▶ _ACTIVITY_: Write out, word for word, the part of the listing below that opens with the line containing "M1561 90 1573 0" and closes with the line containing "M315 654 322 594", keeping both of those lines and adding no others.

▶ _SUPPLIED RECORDS_:

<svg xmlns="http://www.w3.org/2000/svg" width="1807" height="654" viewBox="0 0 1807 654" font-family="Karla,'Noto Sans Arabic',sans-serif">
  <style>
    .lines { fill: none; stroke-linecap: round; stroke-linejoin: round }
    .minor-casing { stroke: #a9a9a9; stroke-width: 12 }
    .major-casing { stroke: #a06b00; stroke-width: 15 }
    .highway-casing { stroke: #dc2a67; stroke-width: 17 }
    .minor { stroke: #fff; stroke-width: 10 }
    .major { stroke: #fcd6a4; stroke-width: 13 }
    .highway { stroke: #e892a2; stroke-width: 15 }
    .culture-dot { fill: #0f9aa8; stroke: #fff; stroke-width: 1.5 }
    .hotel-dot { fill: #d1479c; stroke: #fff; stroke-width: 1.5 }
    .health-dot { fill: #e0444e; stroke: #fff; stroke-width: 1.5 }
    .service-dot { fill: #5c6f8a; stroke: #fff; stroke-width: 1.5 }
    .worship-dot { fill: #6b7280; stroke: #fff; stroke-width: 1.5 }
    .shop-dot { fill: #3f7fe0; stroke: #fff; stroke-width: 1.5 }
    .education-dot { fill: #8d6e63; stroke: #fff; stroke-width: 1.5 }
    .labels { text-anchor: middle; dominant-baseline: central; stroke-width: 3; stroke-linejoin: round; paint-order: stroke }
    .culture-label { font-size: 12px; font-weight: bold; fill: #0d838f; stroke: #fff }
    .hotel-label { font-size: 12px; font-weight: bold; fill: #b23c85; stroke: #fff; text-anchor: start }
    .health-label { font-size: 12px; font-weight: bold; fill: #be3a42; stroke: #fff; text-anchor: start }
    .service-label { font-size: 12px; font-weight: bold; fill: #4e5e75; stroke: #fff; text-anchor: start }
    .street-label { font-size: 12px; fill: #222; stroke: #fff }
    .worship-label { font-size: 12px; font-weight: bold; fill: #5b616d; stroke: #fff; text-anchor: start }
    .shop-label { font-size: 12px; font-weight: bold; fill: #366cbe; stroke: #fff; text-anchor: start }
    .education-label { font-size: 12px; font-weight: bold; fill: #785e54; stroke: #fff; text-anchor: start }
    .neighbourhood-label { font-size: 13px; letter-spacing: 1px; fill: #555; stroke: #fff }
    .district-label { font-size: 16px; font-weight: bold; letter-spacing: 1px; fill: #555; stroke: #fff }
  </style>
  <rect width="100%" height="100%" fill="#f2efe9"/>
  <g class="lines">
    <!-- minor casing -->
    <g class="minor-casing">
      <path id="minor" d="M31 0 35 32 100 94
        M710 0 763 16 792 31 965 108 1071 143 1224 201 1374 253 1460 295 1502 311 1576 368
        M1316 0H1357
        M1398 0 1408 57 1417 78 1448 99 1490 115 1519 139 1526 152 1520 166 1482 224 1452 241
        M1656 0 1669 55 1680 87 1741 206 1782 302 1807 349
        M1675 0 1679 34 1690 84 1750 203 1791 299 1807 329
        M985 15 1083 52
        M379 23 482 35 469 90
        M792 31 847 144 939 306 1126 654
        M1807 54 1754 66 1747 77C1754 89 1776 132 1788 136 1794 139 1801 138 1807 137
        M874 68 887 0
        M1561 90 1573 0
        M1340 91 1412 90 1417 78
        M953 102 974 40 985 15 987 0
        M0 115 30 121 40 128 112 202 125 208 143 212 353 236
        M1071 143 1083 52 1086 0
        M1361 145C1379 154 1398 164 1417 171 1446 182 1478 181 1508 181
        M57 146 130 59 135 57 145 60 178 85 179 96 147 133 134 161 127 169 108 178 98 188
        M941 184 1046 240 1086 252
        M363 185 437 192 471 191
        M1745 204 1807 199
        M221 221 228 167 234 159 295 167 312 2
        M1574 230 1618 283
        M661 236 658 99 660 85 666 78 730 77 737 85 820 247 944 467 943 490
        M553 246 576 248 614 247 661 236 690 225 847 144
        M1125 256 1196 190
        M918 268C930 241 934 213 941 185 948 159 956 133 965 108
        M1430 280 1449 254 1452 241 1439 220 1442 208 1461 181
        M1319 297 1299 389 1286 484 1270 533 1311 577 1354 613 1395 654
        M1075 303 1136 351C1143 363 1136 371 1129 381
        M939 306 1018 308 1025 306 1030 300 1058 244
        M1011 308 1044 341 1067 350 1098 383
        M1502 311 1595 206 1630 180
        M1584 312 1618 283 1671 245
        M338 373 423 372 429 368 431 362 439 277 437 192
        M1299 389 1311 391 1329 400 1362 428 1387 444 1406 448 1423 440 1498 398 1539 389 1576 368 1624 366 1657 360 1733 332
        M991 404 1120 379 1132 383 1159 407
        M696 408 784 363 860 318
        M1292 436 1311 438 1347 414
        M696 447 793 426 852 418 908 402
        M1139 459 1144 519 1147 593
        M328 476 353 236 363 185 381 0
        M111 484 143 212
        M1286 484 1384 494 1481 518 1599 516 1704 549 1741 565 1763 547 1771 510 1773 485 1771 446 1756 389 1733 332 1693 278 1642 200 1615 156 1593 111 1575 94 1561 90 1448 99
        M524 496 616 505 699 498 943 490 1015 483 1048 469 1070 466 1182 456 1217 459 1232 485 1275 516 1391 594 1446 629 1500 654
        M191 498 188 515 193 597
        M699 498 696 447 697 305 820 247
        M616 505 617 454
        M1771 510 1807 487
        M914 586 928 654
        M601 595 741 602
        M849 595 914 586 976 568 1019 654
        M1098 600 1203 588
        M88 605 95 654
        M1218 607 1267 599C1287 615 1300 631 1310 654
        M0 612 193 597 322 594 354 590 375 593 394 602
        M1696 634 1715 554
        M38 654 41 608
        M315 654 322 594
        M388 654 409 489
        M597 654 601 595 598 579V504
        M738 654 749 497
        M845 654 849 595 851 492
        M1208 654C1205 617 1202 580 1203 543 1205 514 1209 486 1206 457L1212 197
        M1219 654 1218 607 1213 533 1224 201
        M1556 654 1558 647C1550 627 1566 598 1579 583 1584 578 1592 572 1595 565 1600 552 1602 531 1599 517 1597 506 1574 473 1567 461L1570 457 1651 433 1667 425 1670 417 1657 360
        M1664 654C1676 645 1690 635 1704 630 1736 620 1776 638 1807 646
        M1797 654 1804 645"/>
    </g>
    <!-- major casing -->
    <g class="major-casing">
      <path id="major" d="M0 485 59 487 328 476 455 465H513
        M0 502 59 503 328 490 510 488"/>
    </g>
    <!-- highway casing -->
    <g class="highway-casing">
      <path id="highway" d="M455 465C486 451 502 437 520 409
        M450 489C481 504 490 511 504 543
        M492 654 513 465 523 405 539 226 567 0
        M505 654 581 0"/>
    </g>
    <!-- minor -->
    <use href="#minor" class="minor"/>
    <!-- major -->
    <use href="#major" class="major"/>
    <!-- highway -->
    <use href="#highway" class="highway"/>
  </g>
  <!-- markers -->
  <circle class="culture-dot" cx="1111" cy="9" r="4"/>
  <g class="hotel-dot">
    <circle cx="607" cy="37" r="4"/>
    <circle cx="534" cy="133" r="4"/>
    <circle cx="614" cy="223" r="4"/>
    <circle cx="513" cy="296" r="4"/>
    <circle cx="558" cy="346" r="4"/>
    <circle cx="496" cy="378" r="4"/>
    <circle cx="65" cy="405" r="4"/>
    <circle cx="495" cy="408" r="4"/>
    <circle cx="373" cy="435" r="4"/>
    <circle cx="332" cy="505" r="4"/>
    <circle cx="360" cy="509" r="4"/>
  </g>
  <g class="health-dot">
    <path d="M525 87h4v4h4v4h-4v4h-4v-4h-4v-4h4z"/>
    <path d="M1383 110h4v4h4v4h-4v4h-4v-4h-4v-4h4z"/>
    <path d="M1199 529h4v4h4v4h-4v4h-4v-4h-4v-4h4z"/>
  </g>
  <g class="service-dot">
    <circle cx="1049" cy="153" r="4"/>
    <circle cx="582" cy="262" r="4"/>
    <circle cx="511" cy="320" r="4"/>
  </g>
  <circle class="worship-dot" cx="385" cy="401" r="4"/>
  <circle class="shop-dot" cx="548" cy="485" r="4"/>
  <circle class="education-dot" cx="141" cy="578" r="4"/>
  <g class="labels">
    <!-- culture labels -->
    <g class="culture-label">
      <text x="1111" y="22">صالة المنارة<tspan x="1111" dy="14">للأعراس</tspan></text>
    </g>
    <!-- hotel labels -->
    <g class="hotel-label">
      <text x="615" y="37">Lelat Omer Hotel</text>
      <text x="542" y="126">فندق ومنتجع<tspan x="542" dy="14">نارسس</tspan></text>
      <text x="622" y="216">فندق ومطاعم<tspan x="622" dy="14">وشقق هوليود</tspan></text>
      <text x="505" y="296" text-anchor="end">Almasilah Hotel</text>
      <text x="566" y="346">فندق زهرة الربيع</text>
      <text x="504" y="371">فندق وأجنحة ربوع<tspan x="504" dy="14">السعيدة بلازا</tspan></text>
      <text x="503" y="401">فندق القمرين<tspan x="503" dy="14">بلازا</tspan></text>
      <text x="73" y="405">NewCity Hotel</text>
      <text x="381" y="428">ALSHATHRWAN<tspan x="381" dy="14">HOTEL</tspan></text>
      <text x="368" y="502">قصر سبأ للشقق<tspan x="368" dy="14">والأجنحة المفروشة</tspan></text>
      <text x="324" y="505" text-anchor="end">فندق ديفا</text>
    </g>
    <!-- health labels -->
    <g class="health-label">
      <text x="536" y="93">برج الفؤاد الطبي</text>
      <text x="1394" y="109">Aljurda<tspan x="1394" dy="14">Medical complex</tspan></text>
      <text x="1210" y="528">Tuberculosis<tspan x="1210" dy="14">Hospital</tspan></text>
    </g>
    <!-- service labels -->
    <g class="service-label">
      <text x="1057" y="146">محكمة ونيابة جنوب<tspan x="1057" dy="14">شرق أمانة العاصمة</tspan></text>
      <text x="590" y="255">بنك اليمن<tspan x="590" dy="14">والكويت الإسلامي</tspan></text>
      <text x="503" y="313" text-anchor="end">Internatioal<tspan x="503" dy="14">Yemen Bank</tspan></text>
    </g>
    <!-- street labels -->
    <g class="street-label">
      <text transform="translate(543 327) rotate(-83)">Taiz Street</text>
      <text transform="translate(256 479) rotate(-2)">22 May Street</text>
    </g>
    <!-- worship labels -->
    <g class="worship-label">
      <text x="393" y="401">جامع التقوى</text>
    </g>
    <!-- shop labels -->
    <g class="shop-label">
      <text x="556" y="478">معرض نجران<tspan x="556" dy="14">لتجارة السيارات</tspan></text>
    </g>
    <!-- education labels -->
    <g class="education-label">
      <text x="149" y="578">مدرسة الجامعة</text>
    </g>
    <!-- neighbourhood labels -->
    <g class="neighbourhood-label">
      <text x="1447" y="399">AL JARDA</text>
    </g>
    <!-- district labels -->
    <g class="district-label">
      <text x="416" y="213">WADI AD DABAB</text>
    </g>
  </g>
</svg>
...
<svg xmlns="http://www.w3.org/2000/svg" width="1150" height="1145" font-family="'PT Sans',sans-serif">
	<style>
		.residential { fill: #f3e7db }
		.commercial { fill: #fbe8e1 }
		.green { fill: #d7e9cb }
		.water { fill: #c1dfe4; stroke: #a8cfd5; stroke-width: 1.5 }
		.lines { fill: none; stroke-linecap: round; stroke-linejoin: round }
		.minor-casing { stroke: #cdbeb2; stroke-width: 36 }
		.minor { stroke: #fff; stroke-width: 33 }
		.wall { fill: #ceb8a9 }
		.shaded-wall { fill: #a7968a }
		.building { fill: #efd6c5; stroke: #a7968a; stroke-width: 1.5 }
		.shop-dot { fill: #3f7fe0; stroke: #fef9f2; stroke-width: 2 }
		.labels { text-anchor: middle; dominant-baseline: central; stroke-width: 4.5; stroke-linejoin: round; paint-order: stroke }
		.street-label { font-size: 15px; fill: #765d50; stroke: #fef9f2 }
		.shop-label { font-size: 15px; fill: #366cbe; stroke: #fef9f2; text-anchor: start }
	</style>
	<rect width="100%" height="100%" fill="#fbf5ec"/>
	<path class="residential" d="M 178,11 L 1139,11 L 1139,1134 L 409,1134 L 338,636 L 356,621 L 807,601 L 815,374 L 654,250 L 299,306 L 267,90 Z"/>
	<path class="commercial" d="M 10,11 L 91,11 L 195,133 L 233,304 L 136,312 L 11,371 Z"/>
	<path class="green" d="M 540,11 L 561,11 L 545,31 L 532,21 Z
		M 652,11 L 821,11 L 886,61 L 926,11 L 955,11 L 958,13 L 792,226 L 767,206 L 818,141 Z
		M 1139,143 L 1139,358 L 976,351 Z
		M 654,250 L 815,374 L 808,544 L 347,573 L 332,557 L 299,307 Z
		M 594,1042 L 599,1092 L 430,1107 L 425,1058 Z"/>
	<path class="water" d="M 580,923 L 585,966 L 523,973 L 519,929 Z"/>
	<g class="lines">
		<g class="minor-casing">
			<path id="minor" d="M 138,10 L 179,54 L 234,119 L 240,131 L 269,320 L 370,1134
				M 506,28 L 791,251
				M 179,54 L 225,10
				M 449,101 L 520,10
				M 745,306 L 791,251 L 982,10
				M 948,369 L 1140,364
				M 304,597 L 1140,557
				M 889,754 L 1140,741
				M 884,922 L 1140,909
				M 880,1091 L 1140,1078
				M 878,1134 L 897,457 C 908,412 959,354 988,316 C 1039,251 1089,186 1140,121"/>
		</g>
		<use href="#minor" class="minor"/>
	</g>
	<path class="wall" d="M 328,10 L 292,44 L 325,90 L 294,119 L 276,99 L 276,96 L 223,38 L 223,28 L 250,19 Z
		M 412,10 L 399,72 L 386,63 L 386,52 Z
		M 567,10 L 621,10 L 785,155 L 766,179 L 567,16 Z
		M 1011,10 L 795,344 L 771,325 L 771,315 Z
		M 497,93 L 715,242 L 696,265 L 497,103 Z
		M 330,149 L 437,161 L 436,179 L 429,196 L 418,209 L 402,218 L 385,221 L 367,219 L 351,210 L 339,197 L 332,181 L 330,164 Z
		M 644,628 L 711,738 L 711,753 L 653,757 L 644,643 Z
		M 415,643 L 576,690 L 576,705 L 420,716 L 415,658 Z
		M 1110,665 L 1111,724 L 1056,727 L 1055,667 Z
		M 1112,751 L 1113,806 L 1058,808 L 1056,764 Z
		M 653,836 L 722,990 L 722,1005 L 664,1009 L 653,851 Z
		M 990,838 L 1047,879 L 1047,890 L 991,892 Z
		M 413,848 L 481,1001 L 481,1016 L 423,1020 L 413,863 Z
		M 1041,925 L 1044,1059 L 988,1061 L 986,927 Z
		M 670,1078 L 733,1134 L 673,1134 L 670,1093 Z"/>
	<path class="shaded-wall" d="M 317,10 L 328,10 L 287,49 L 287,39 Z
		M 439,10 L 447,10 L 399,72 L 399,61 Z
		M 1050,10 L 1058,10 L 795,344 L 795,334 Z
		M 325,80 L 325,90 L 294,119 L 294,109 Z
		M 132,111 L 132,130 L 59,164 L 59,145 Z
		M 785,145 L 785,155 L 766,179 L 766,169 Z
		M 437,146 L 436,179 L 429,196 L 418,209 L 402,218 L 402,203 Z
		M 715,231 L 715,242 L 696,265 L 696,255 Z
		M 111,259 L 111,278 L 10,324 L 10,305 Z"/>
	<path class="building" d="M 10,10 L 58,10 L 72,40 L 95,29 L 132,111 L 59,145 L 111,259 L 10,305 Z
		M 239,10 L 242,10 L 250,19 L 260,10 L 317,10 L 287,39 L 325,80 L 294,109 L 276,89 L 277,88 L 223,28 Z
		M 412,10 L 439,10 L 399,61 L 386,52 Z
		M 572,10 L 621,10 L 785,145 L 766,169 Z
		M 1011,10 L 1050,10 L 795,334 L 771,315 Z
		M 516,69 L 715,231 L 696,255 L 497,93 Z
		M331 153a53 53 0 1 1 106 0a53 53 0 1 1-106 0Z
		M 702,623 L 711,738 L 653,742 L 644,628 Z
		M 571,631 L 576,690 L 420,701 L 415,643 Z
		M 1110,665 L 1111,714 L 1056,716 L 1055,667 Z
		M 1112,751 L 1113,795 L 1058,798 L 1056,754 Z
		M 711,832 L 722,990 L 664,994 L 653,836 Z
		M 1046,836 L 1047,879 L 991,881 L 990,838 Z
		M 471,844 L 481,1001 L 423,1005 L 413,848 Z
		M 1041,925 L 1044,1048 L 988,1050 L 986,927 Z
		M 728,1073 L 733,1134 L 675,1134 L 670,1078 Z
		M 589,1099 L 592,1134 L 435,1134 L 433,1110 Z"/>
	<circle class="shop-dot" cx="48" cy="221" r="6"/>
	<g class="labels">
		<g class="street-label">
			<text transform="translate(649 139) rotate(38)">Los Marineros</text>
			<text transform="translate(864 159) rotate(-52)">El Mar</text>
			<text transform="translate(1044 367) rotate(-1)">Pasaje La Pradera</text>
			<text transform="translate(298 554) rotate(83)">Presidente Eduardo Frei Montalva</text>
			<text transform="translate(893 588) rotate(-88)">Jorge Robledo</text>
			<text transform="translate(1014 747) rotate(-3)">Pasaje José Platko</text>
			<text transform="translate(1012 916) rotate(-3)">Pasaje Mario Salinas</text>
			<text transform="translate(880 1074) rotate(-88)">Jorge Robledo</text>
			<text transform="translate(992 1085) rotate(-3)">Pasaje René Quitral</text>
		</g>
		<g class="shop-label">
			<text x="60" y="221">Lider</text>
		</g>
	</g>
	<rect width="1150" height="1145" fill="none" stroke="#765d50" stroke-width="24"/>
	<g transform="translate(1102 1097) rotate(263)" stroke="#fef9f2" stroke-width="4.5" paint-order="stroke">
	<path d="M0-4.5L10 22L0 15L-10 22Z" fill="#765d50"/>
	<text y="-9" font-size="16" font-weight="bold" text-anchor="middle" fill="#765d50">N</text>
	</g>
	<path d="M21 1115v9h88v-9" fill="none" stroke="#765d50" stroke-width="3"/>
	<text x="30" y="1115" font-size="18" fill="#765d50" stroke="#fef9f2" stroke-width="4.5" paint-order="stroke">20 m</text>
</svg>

▶ _YOUR SOLUTION_:
        M1561 90 1573 0
        M1340 91 1412 90 1417 78
        M953 102 974 40 985 15 987 0
        M0 115 30 121 40 128 112 202 125 208 143 212 353 236
        M1071 143 1083 52 1086 0
        M1361 145C1379 154 1398 164 1417 171 1446 182 1478 181 1508 181
        M57 146 130 59 135 57 145 60 178 85 179 96 147 133 134 161 127 169 108 178 98 188
        M941 184 1046 240 1086 252
        M363 185 437 192 471 191
        M1745 204 1807 199
        M221 221 228 167 234 159 295 167 312 2
        M1574 230 1618 283
        M661 236 658 99 660 85 666 78 730 77 737 85 820 247 944 467 943 490
        M553 246 576 248 614 247 661 236 690 225 847 144
        M1125 256 1196 190
        M918 268C930 241 934 213 941 185 948 159 956 133 965 108
        M1430 280 1449 254 1452 241 1439 220 1442 208 1461 181
        M1319 297 1299 389 1286 484 1270 533 1311 577 1354 613 1395 654
        M1075 303 1136 351C1143 363 1136 371 1129 381
        M939 306 1018 308 1025 306 1030 300 1058 244
        M1011 308 1044 341 1067 350 1098 383
        M1502 311 1595 206 1630 180
        M1584 312 1618 283 1671 245
        M338 373 423 372 429 368 431 362 439 277 437 192
        M1299 389 1311 391 1329 400 1362 428 1387 444 1406 448 1423 440 1498 398 1539 389 1576 368 1624 366 1657 360 1733 332
        M991 404 1120 379 1132 383 1159 407
        M696 408 784 363 860 318
        M1292 436 1311 438 1347 414
        M696 447 793 426 852 418 908 402
        M1139 459 1144 519 1147 593
        M328 476 353 236 363 185 381 0
        M111 484 143 212
        M1286 484 1384 494 1481 518 1599 516 1704 549 1741 565 1763 547 1771 510 1773 485 1771 446 1756 389 1733 332 1693 278 1642 200 1615 156 1593 111 1575 94 1561 90 1448 99
        M524 496 616 505 699 498 943 490 1015 483 1048 469 1070 466 1182 456 1217 459 1232 485 1275 516 1391 594 1446 629 1500 654
        M191 498 188 515 193 597
        M699 498 696 447 697 305 820 247
        M616 505 617 454
        M1771 510 1807 487
        M914 586 928 654
        M601 595 741 602
        M849 595 914 586 976 568 1019 654
        M1098 600 1203 588
        M88 605 95 654
        M1218 607 1267 599C1287 615 1300 631 1310 654
        M0 612 193 597 322 594 354 590 375 593 394 602
        M1696 634 1715 554
        M38 654 41 608
        M315 654 322 594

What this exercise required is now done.